**COMPITO**:
Riporta parola per parola tutte le righe di tutti i record qui sotto, omettendo le immagini.

━━━ DATI DISPONIBILI

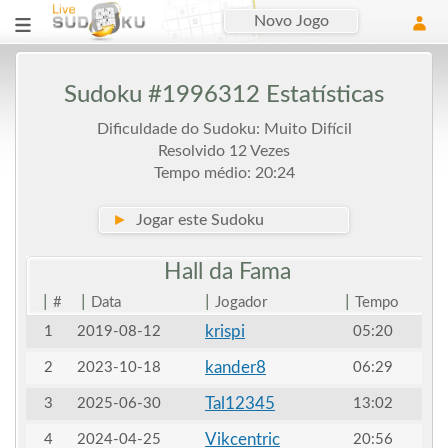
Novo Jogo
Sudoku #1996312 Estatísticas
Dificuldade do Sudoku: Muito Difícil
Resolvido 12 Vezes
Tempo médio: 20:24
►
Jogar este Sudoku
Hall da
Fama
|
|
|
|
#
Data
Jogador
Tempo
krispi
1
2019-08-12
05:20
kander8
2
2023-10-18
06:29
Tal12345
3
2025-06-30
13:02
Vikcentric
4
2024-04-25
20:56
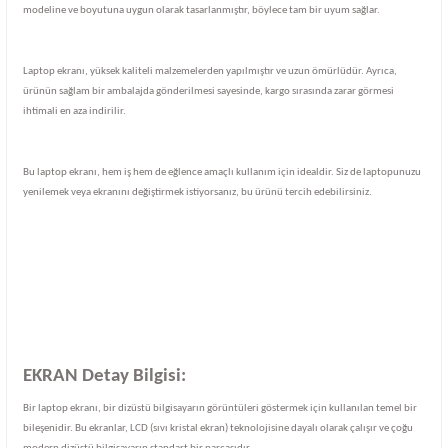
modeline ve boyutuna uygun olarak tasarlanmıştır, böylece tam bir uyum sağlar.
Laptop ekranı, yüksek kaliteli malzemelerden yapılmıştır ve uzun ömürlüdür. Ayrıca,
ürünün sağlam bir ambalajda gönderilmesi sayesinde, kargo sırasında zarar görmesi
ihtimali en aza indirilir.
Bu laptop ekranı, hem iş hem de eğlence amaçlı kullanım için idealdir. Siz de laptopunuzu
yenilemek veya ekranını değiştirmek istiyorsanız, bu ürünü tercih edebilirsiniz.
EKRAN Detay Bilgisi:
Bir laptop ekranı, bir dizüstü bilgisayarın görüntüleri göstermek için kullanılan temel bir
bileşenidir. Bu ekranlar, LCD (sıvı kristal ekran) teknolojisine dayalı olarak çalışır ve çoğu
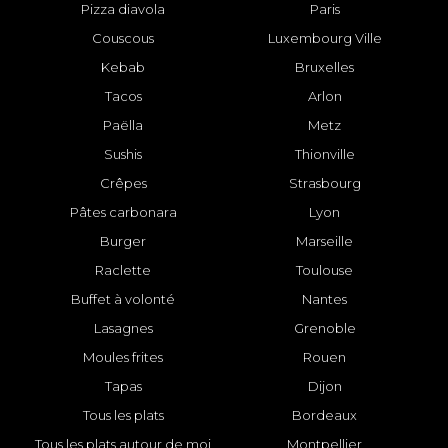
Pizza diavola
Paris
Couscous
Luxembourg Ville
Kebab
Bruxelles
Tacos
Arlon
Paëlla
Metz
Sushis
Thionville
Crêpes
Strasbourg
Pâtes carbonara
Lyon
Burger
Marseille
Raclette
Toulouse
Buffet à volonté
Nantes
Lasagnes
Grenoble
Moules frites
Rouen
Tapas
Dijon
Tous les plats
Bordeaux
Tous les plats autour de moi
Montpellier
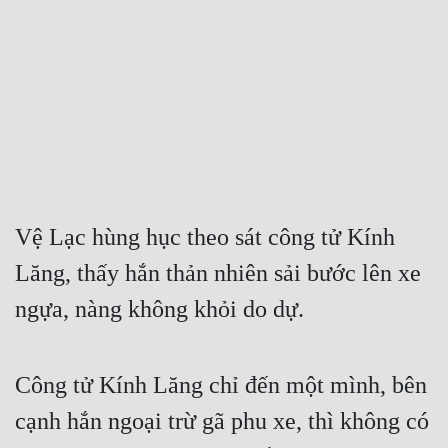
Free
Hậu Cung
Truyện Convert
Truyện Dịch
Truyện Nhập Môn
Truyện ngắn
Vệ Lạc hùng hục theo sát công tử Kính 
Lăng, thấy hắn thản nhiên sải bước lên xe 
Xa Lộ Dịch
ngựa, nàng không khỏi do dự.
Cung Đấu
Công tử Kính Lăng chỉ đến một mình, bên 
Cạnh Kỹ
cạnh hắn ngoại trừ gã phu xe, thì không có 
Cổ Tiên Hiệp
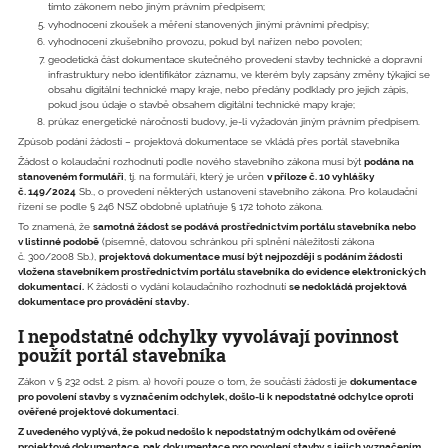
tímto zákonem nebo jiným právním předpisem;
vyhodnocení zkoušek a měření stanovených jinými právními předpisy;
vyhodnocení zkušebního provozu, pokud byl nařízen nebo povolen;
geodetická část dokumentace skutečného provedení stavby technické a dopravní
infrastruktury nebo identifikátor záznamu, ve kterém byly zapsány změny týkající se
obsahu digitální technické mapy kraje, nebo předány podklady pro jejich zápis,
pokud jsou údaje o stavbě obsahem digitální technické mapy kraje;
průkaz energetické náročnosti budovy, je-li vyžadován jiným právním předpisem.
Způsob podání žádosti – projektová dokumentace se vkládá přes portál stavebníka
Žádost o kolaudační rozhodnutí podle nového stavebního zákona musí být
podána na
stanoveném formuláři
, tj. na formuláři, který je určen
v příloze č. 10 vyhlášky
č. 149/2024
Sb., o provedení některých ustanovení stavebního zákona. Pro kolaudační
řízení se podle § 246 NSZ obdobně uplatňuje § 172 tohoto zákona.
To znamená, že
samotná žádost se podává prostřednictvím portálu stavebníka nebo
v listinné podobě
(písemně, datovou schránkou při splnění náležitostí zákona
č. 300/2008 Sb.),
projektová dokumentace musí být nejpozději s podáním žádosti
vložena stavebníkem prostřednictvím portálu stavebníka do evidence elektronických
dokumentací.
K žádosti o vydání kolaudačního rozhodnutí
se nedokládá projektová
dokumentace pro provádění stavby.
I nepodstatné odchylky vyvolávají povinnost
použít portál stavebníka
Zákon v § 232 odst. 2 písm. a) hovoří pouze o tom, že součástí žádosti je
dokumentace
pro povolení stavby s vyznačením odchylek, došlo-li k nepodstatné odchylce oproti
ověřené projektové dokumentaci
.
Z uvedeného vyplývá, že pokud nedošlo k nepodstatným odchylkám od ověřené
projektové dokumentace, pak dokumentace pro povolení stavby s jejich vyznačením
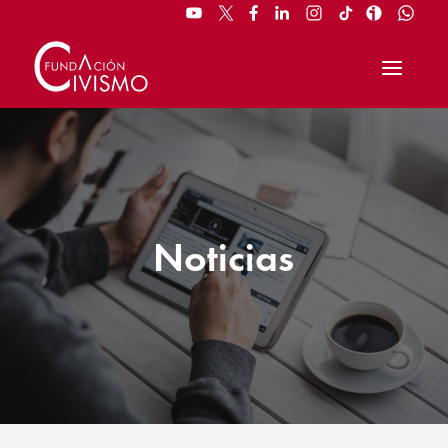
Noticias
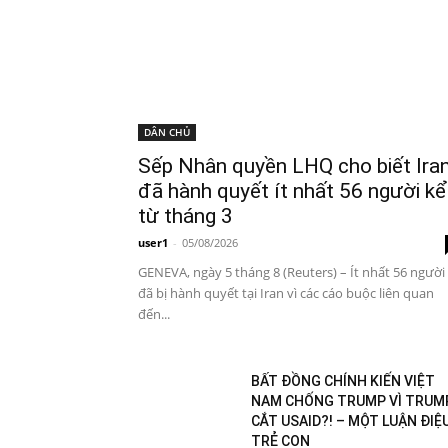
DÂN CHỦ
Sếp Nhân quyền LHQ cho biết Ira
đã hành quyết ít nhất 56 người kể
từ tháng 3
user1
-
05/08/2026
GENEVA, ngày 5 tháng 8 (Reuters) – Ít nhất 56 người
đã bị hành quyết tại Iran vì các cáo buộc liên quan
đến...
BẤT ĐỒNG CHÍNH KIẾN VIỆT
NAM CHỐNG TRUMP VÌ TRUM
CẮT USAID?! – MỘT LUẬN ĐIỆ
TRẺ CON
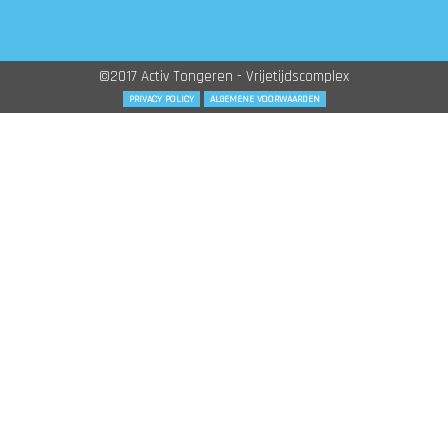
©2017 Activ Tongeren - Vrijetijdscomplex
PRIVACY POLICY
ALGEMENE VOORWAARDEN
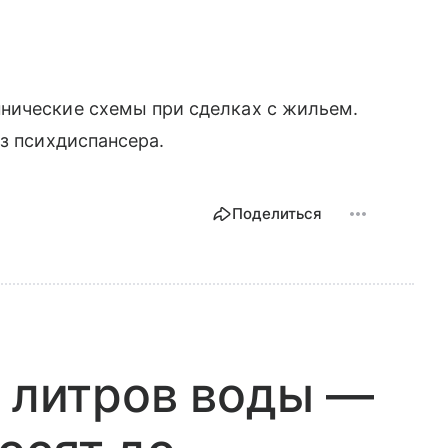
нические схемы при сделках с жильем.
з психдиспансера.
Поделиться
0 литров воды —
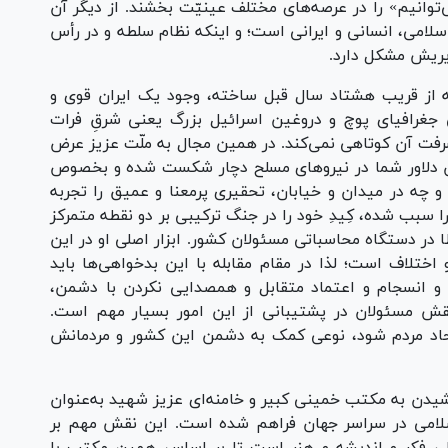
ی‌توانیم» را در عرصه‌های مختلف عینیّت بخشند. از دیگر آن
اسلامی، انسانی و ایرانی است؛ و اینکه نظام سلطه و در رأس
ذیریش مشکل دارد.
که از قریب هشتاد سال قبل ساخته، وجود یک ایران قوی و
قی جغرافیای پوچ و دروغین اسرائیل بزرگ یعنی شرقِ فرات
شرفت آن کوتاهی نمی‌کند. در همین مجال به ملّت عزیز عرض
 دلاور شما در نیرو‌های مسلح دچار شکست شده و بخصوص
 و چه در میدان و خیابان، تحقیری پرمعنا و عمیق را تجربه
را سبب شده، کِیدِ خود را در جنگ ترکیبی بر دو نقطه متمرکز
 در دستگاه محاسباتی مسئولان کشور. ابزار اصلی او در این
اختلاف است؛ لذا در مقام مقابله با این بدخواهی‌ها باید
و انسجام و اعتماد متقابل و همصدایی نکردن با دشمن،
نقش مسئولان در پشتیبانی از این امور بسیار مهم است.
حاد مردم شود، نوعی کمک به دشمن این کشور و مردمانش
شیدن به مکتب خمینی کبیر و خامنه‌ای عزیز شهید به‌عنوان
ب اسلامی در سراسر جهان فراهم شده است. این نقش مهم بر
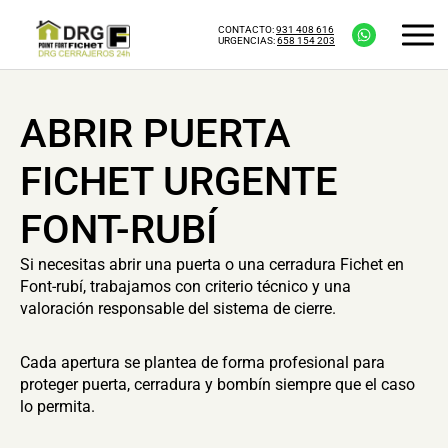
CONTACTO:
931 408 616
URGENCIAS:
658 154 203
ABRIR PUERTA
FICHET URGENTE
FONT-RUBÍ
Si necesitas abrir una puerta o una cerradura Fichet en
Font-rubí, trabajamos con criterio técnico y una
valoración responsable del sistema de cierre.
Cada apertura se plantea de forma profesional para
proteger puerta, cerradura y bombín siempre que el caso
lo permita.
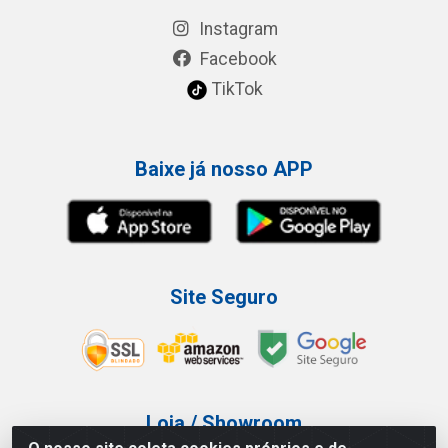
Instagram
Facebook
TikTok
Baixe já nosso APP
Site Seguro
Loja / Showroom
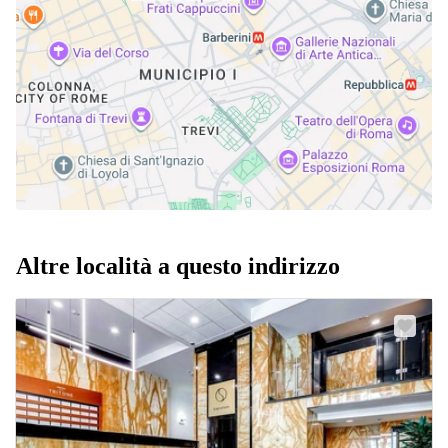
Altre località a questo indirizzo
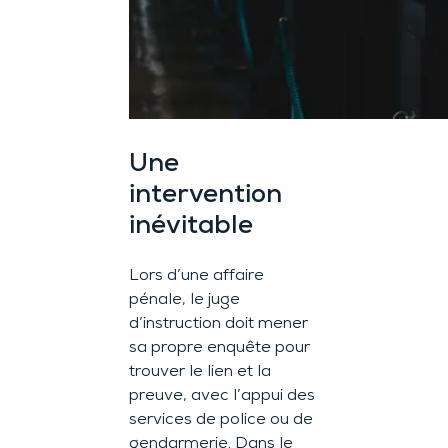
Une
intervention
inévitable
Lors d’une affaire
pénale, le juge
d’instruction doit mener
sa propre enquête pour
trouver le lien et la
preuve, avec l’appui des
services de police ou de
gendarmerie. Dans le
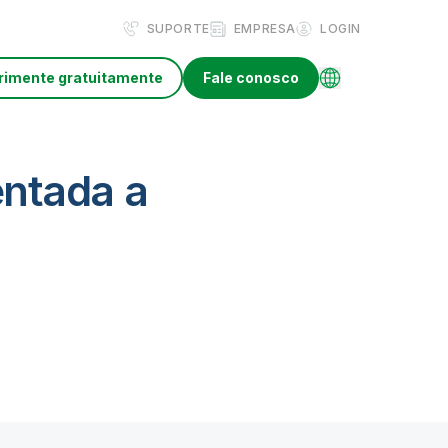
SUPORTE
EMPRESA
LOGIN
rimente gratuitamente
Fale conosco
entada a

━━━━━━

**RISULTATO**:
Novo Jogo
Sudoku #1996312 Estatísticas
Dificuldade do Sudoku: Muito Difícil
Resolvido 12 Vezes
Tempo médio: 20:24
►
Jogar este Sudoku
Hall da
Fama
|
|
|
|
#
Data
Jogador
Tempo
krispi
1
2019-08-12
05:20
kander8
2
2023-10-18
06:29
Tal12345
3
2025-06-30
13:02
Vikcentric
4
2024-04-25
20:56
modeline ve boyutuna uygun olarak tasarlanmıştır, böylece tam bir uyum sağlar.
Laptop ekranı, yüksek kaliteli malzemelerden yapılmıştır ve uzun ömürlüdür. Ayrıca,
ürünün sağlam bir ambalajda gönderilmesi sayesinde, kargo sırasında zarar görmesi
ihtimali en aza indirilir.
Bu laptop ekranı, hem iş hem de eğlence amaçlı kullanım için idealdir. Siz de laptopunuzu
yenilemek veya ekranını değiştirmek istiyorsanız, bu ürünü tercih edebilirsiniz.
EKRAN Detay Bilgisi:
Bir laptop ekranı, bir dizüstü bilgisayarın görüntüleri göstermek için kullanılan temel bir
bileşenidir. Bu ekranlar, LCD (sıvı kristal ekran) teknolojisine dayalı olarak çalışır ve çoğu
Pizza diavola
Paris
Couscous
Luxembourg Ville
Kebab
Bruxelles
Tacos
Arlon
Paëlla
Metz
Sushis
Thionville
Crêpes
Strasbourg
Pâtes carbonara
Lyon
Burger
Marseille
Raclette
Toulouse
Buffet à volonté
Nantes
Lasagnes
Grenoble
Moules frites
Rouen
Tapas
Dijon
Tous les plats
Bordeaux
Tous les plats autour de moi
Montpellier
Free
Hậu Cung
Truyện Convert
Truyện Dịch
Truyện Nhập Môn
Truyện ngắn
Vệ Lạc hùng hục theo sát công tử Kính 
Lăng, thấy hắn thản nhiên sải bước lên xe 
Xa Lộ Dịch
ngựa, nàng không khỏi do dự.
Cung Đấu
Công tử Kính Lăng chỉ đến một mình, bên 
Cạnh Kỹ
cạnh hắn ngoại trừ gã phu xe, thì không có 
Cổ Tiên Hiệp
tímto zákonem nebo jiným právním předpisem;
vyhodnocení zkoušek a měření stanovených jinými právními předpisy;
vyhodnocení zkušebního provozu, pokud byl nařízen nebo povolen;
geodetická část dokumentace skutečného provedení stavby technické a dopravní
infrastruktury nebo identifikátor záznamu, ve kterém byly zapsány změny týkající se
obsahu digitální technické mapy kraje, nebo předány podklady pro jejich zápis,
pokud jsou údaje o stavbě obsahem digitální technické mapy kraje;
průkaz energetické náročnosti budovy, je-li vyžadován jiným právním předpisem.
Způsob podání žádosti – projektová dokumentace se vkládá přes portál stavebníka
Žádost o kolaudační rozhodnutí podle nového stavebního zákona musí být
podána na
stanoveném formuláři
, tj. na formuláři, který je určen
v příloze č. 10 vyhlášky
č. 149/2024
Sb., o provedení některých ustanovení stavebního zákona. Pro kolaudační
řízení se podle § 246 NSZ obdobně uplatňuje § 172 tohoto zákona.
To znamená, že
samotná žádost se podává prostřednictvím portálu stavebníka nebo
v listinné podobě
(písemně, datovou schránkou při splnění náležitostí zákona
č. 300/2008 Sb.),
projektová dokumentace musí být nejpozději s podáním žádosti
vložena stavebníkem prostřednictvím portálu stavebníka do evidence elektronických
dokumentací.
K žádosti o vydání kolaudačního rozhodnutí
se nedokládá projektová
dokumentace pro provádění stavby.
I nepodstatné odchylky vyvolávají povinnost
použít portál stavebníka
Zákon v § 232 odst. 2 písm. a) hovoří pouze o tom, že součástí žádosti je
dokumentace
pro povolení stavby s vyznačením odchylek, došlo-li k nepodstatné odchylce oproti
ověřené projektové dokumentaci
.
Z uvedeného vyplývá, že pokud nedošlo k nepodstatným odchylkám od ověřené
projektové dokumentace, pak dokumentace pro povolení stavby s jejich vyznačením
Noticias
DÂN CHỦ
Sếp Nhân quyền LHQ cho biết Ira
đã hành quyết ít nhất 56 người kể
từ tháng 3
user1
-
05/08/2026
GENEVA, ngày 5 tháng 8 (Reuters) – Ít nhất 56 người
đã bị hành quyết tại Iran vì các cáo buộc liên quan
đến...
BẤT ĐỒNG CHÍNH KIẾN VIỆT
NAM CHỐNG TRUMP VÌ TRUM
CẮT USAID?! – MỘT LUẬN ĐIỆ
TRẺ CON
©2017 Activ Tongeren - Vrijetijdscomplex
PRIVACY POLICY
ALGEMENE VOORWAARDEN
нические схемы при сделках с жильем.
з психдиспансера.
Поделиться
0 литров воды —
ی‌توانیم» را در عرصه‌های مختلف عینیّت بخشند. از دیگر آن
اسلامی، انسانی و ایرانی است؛ و اینکه نظام سلطه و در رأس
ذیریش مشکل دارد.
که از قریب هشتاد سال قبل ساخته، وجود یک ایران قوی و
قی جغرافیای پوچ و دروغین اسرائیل بزرگ یعنی شرقِ فرات
شرفت آن کوتاهی نمی‌کند. در همین مجال به ملّت عزیز عرض
 دلاور شما در نیرو‌های مسلح دچار شکست شده و بخصوص
 و چه در میدان و خیابان، تحقیری پرمعنا و عمیق را تجربه
را سبب شده، کِیدِ خود را در جنگ ترکیبی بر دو نقطه متمرکز
 در دستگاه محاسباتی مسئولان کشور. ابزار اصلی او در این
اختلاف است؛ لذا در مقام مقابله با این بدخواهی‌ها باید
و انسجام و اعتماد متقابل و همصدایی نکردن با دشمن،
نقش مسئولان در پشتیبانی از این امور بسیار مهم است.
حاد مردم شود، نوعی کمک به دشمن این کشور و مردمانش
شیدن به مکتب خمینی کبیر و خامنه‌ای عزیز شهید به‌عنوان
ب اسلامی در سراسر جهان فراهم شده است. این نقش مهم بر
CONTACTO:
931 408 616
URGENCIAS:
658 154 203
ABRIR PUERTA
FICHET URGENTE
FONT-RUBÍ
Si necesitas abrir una puerta o una cerradura Fichet en
Font-rubí, trabajamos con criterio técnico y una
valoración responsable del sistema de cierre.
Cada apertura se plantea de forma profesional para
proteger puerta, cerradura y bombín siempre que el caso
lo permita.
Instagram
Facebook
TikTok
Baixe já nosso APP
Site Seguro
Loja / Showroom
Altre località a questo indirizzo
Une
intervention
inévitable
Lors d’une affaire
pénale, le juge
d’instruction doit mener
sa propre enquête pour
trouver le lien et la
preuve, avec l’appui des
services de police ou de
gendarmerie. Dans le
SUPORTE
EMPRESA
LOGIN
rimente gratuitamente
Fale conosco
entada a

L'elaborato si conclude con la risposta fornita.